PROBLEM TO SOLVE:
Substitute "taxon name" for "scientific name" in all of the entries, and reproduce every line otherwise unchanged, omitting the pictures.

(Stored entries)
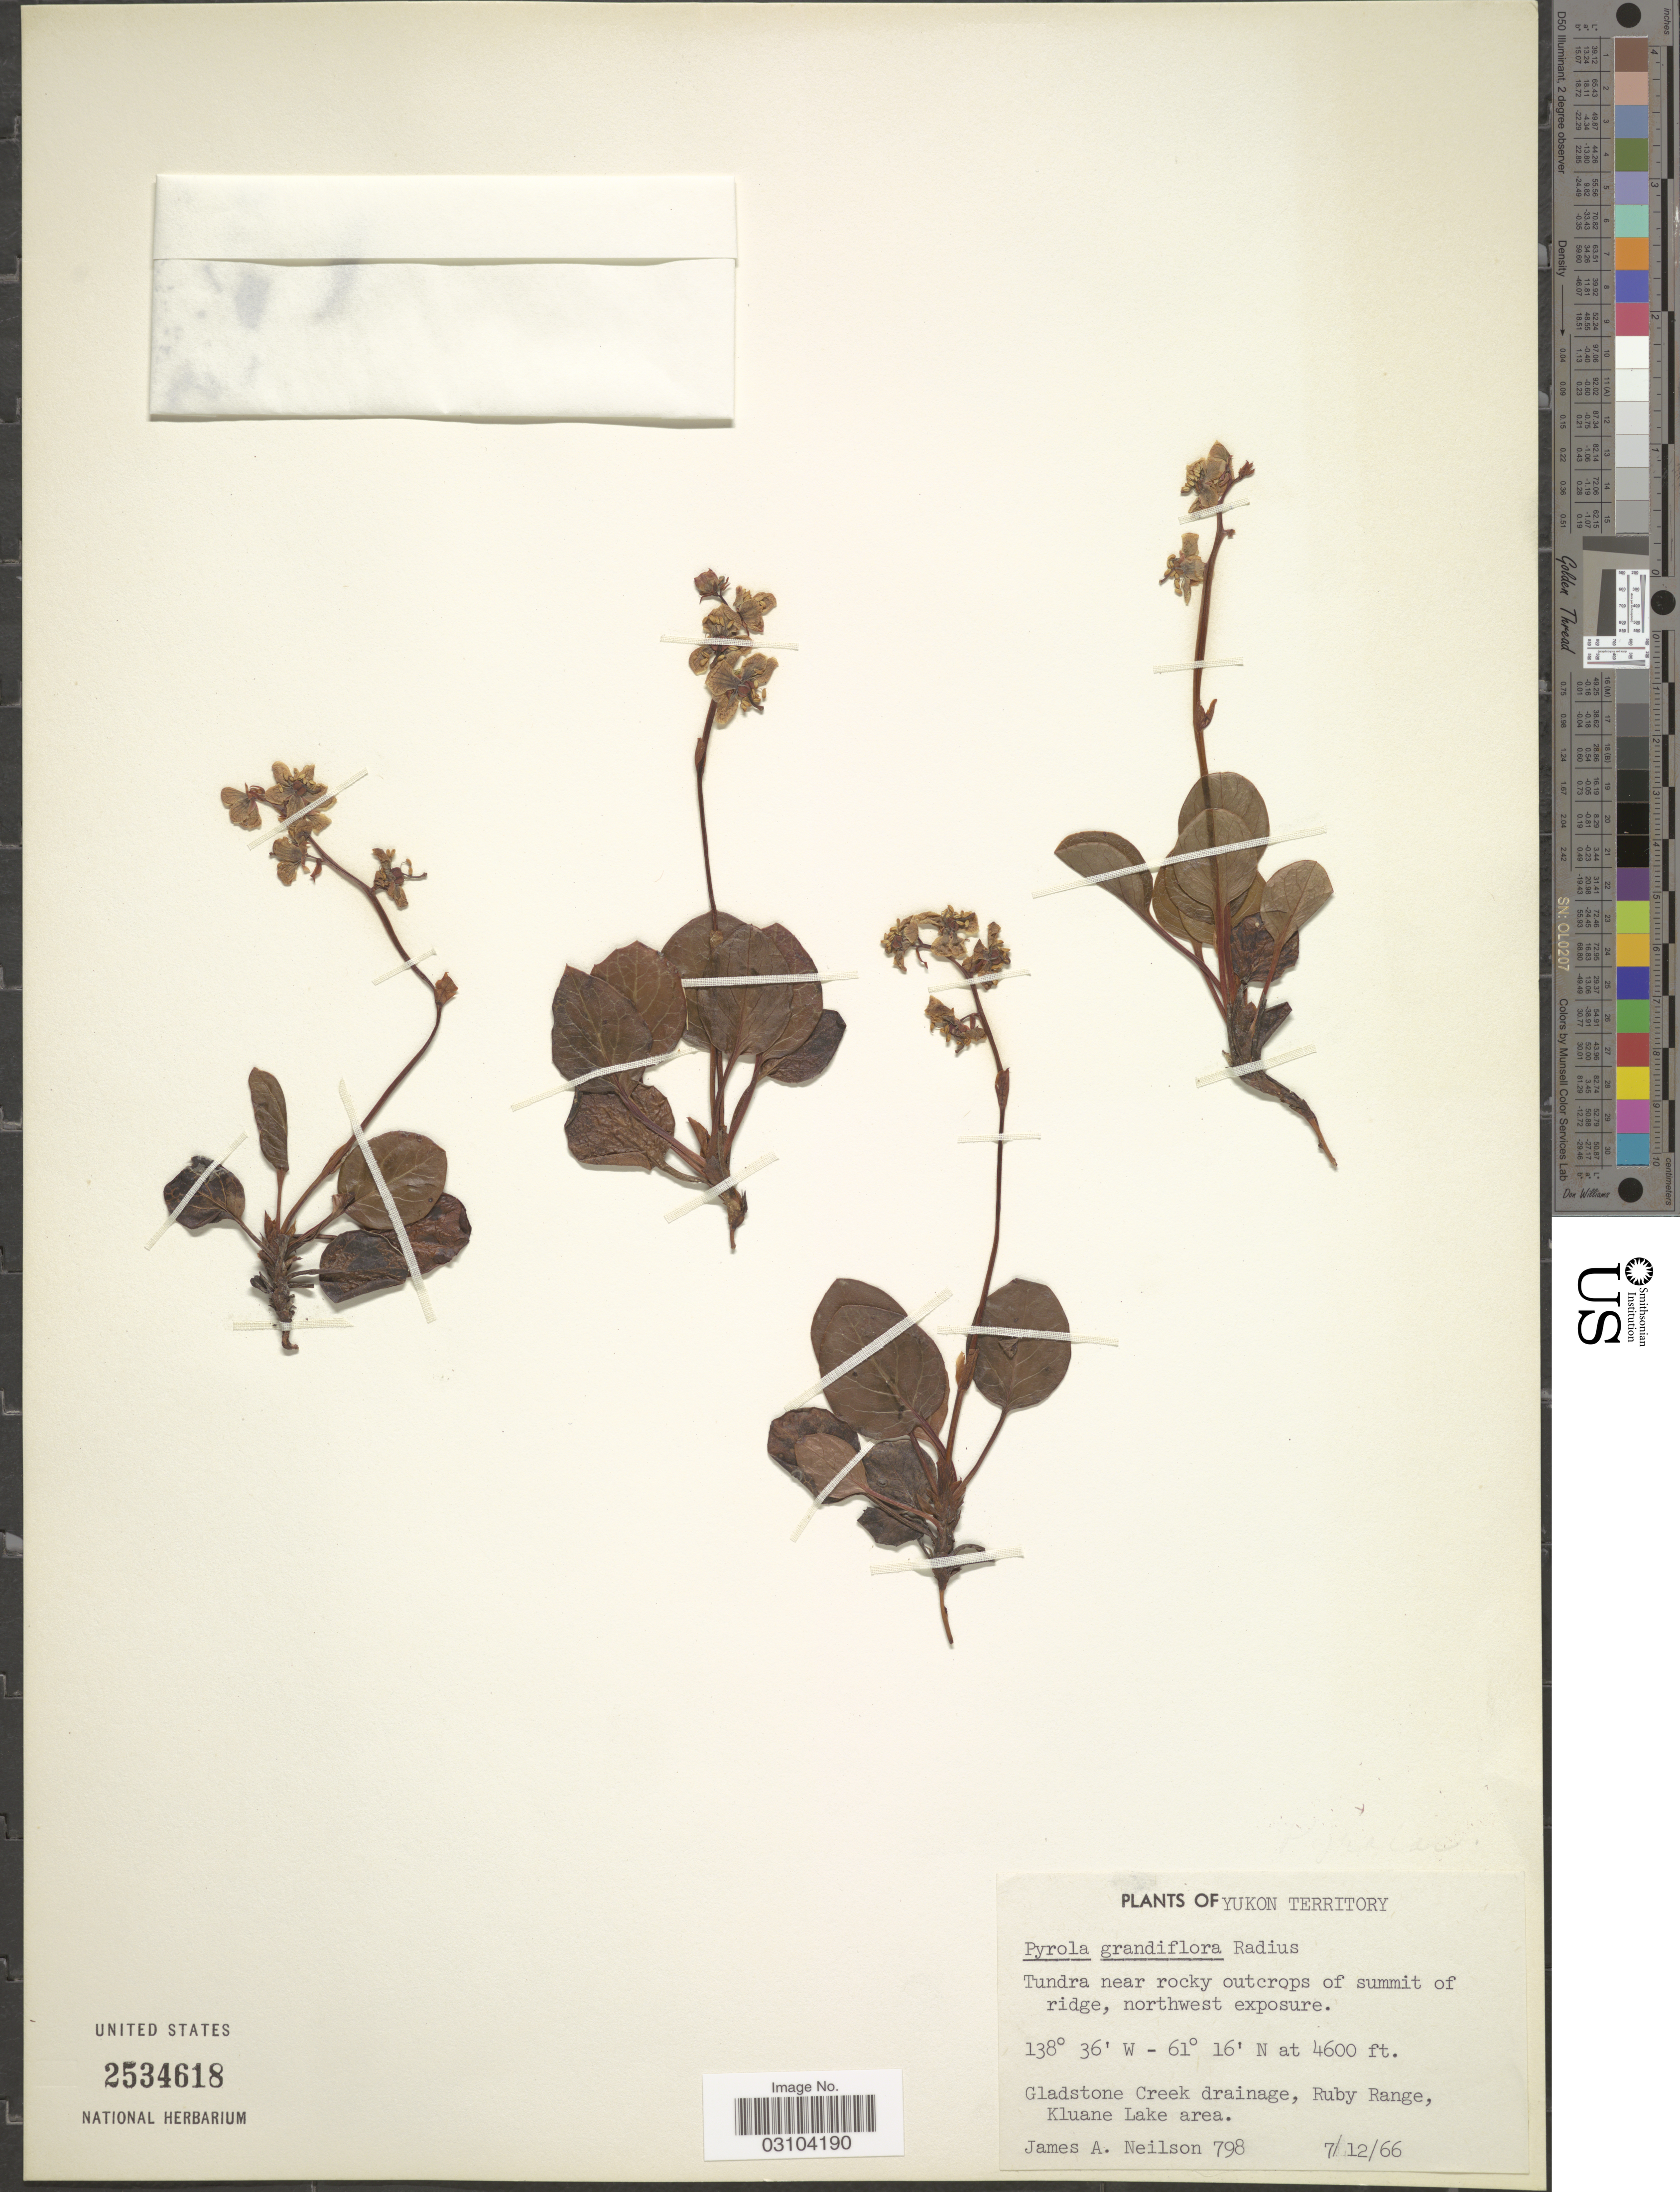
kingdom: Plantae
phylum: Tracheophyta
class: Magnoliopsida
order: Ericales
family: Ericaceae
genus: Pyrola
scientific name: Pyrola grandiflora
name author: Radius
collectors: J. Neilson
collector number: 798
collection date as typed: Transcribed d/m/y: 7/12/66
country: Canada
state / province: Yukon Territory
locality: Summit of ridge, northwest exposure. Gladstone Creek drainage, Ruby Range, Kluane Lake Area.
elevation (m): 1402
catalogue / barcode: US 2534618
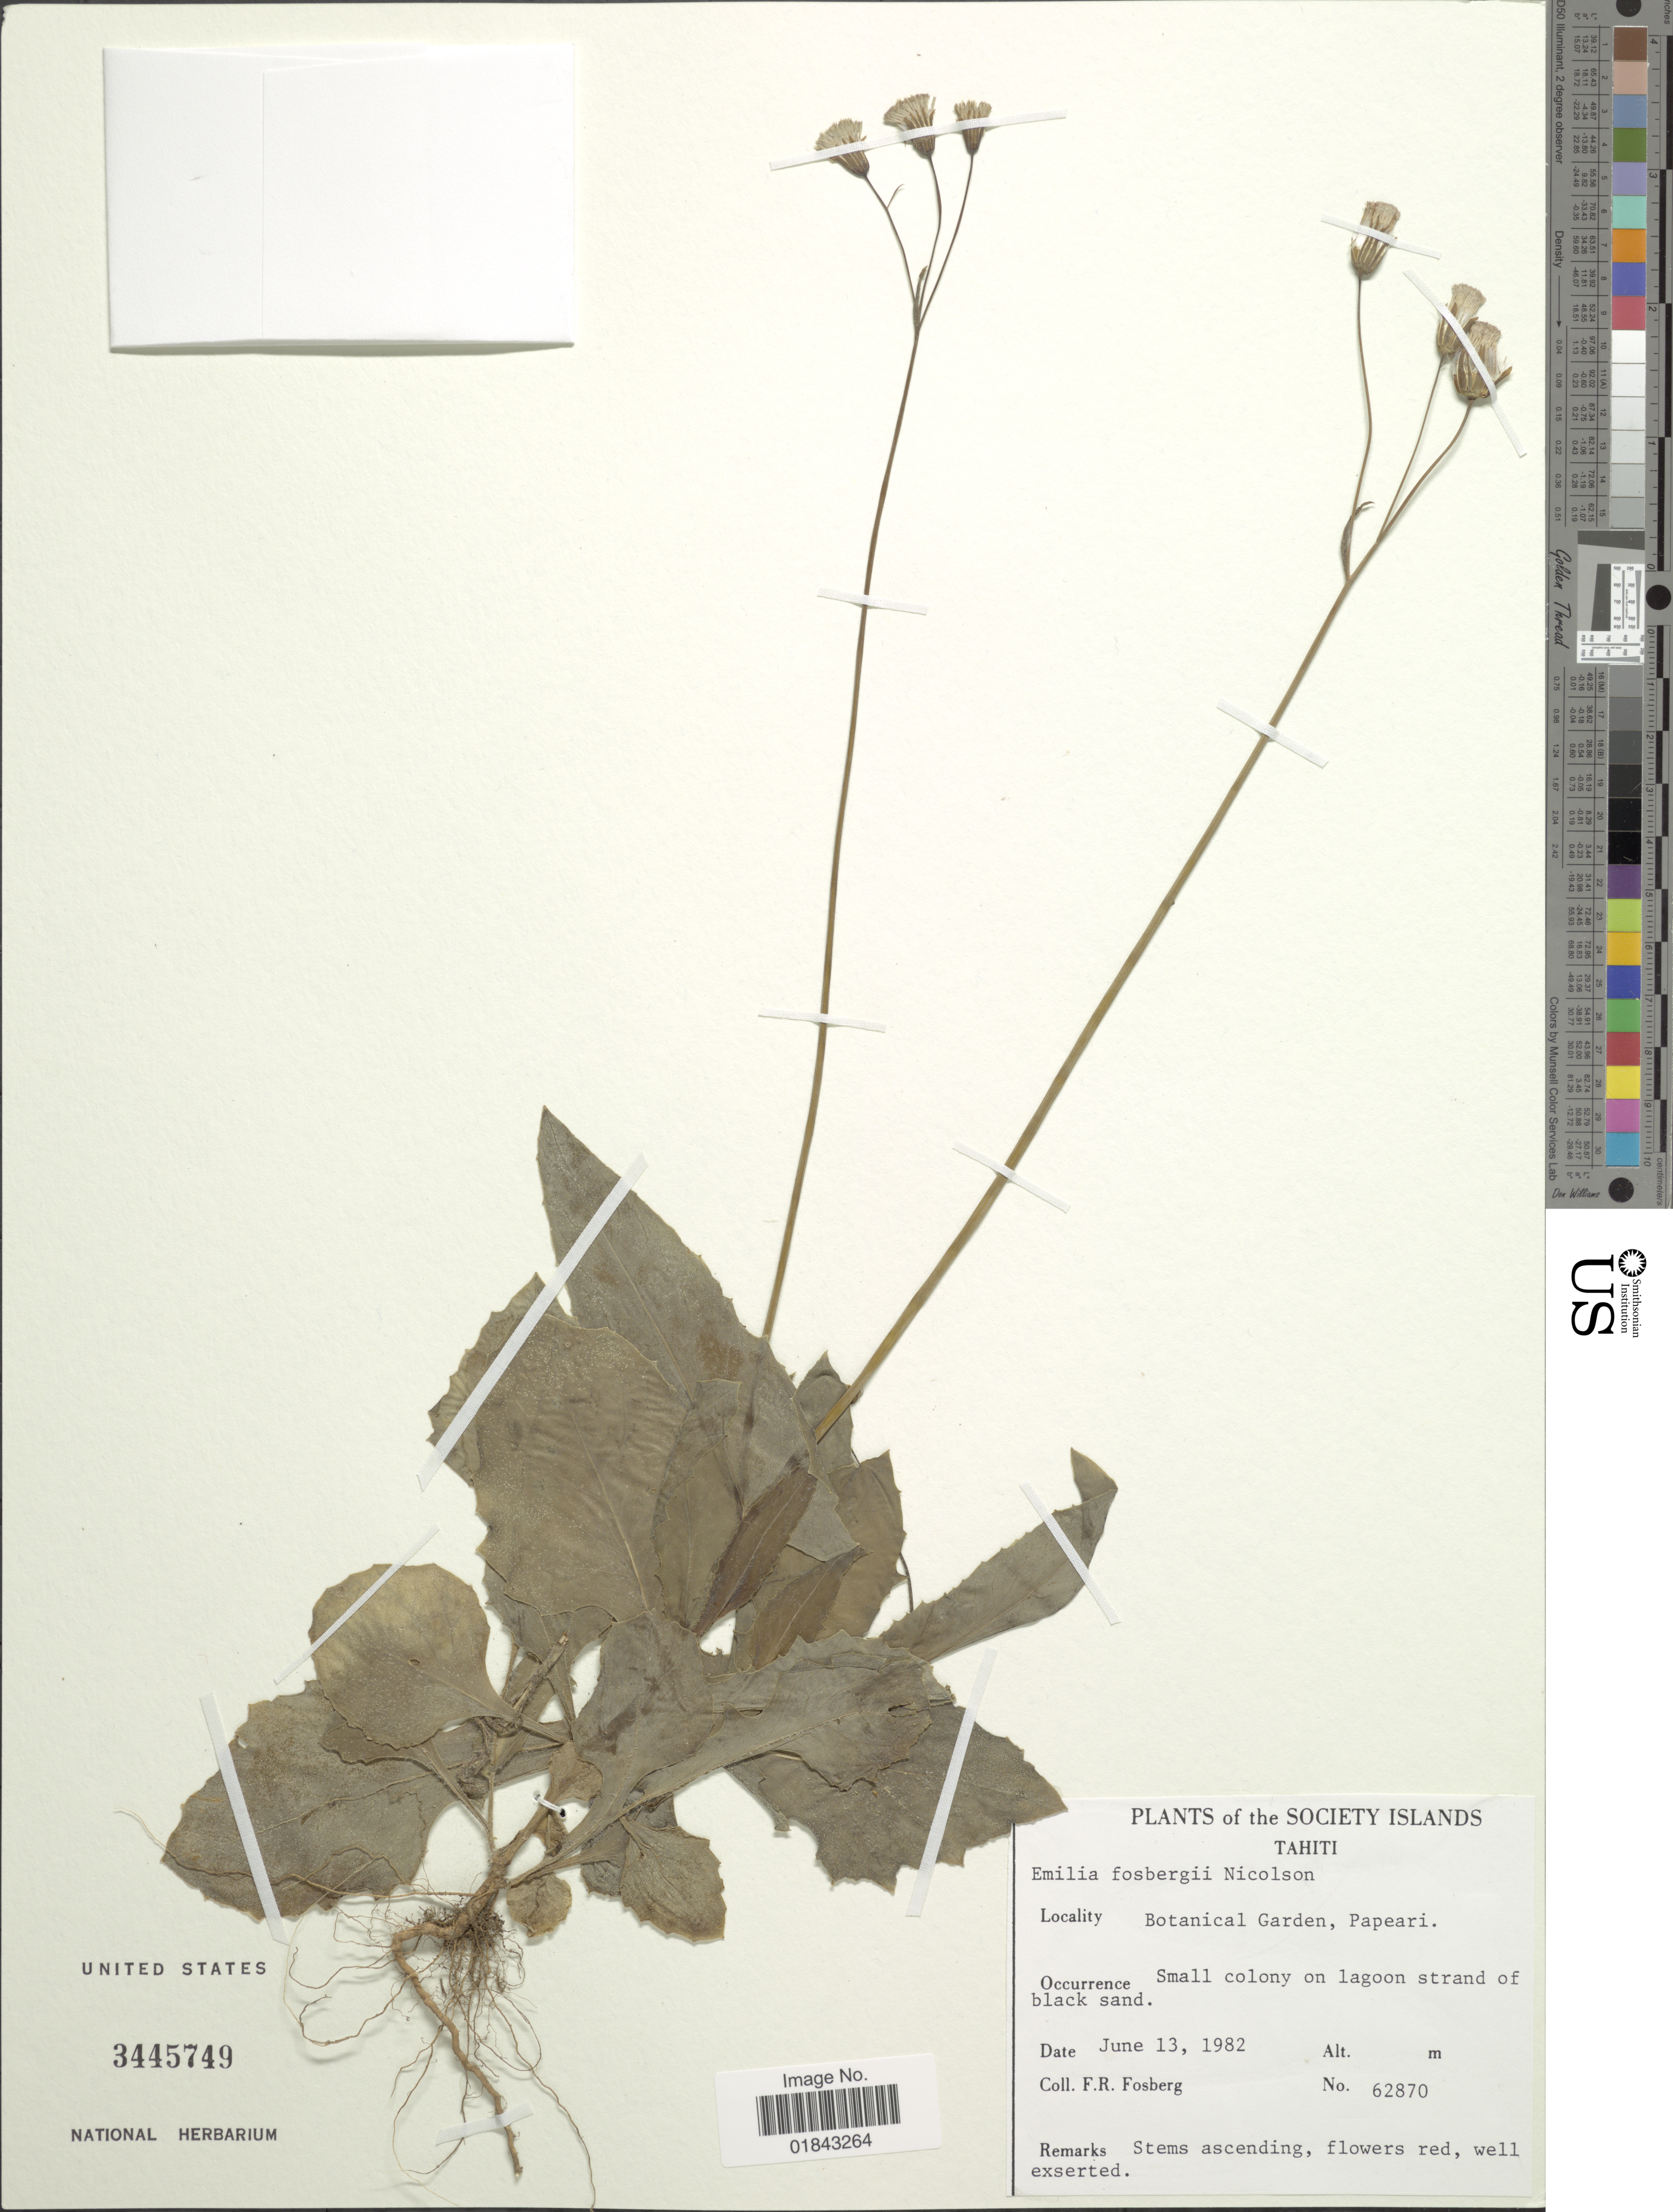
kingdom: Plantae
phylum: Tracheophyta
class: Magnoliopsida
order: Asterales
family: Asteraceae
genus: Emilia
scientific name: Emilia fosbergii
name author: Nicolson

TASK RESPONSE:
kingdom: Plantae
phylum: Tracheophyta
class: Magnoliopsida
order: Ericales
family: Ericaceae
genus: Pyrola
taxon name: Pyrola grandiflora
name author: Radius
collectors: J. Neilson
collector number: 798
collection date as typed: Transcribed d/m/y: 7/12/66
country: Canada
state / province: Yukon Territory
locality: Summit of ridge, northwest exposure. Gladstone Creek drainage, Ruby Range, Kluane Lake Area.
elevation (m): 1402
catalogue / barcode: US 2534618
kingdom: Plantae
phylum: Tracheophyta
class: Magnoliopsida
order: Asterales
family: Asteraceae
genus: Emilia
taxon name: Emilia fosbergii
name author: Nicolson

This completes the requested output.